*** ENTRIES SUPPLIED ***
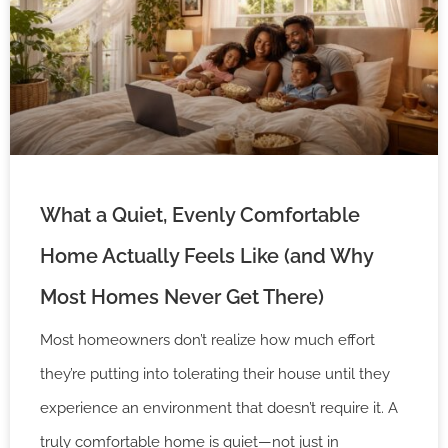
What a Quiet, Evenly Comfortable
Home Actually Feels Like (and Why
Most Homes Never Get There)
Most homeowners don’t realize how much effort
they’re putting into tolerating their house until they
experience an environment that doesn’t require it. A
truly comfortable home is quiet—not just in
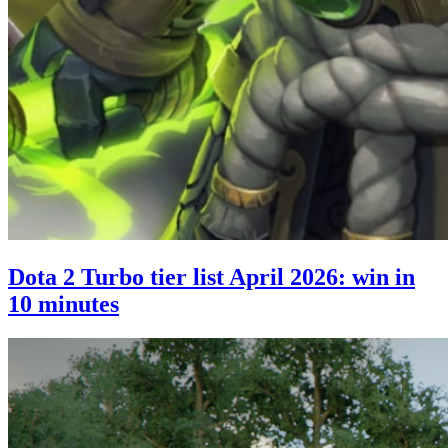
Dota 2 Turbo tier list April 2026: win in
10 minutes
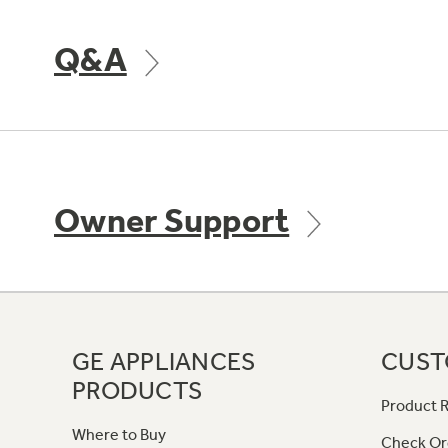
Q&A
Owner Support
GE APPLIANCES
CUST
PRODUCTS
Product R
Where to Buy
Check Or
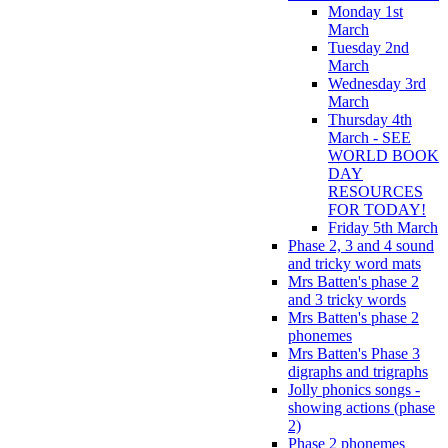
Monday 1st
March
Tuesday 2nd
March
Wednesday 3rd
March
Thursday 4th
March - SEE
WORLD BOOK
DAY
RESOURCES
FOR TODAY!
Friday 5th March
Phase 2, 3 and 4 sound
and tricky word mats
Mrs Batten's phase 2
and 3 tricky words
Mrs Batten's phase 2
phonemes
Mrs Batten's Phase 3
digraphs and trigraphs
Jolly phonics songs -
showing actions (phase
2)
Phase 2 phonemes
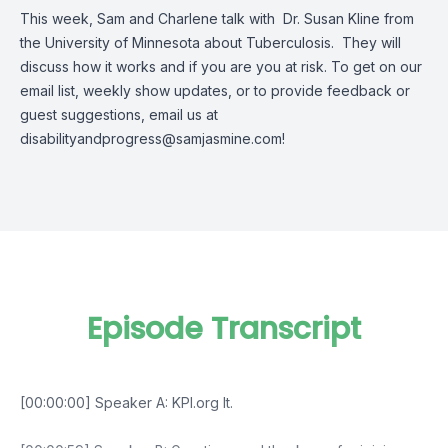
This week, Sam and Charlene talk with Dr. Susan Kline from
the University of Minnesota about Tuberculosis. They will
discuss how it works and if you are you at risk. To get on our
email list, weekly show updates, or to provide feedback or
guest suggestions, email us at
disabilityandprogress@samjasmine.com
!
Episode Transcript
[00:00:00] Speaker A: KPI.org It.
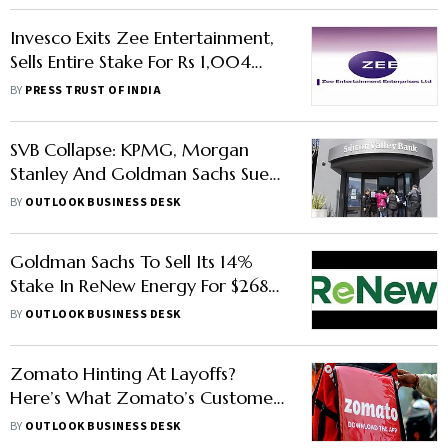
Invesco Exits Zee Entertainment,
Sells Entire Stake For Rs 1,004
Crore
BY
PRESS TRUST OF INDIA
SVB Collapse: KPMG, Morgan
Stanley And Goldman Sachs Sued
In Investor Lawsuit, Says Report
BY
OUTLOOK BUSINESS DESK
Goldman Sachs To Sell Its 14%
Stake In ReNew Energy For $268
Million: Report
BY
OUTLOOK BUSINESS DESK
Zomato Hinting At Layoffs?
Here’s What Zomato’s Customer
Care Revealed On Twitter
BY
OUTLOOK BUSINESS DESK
***
REQUEST: Looking at the entries above, how many lines contain the word "list"? Answer with the number alone.

OUTPUT: 2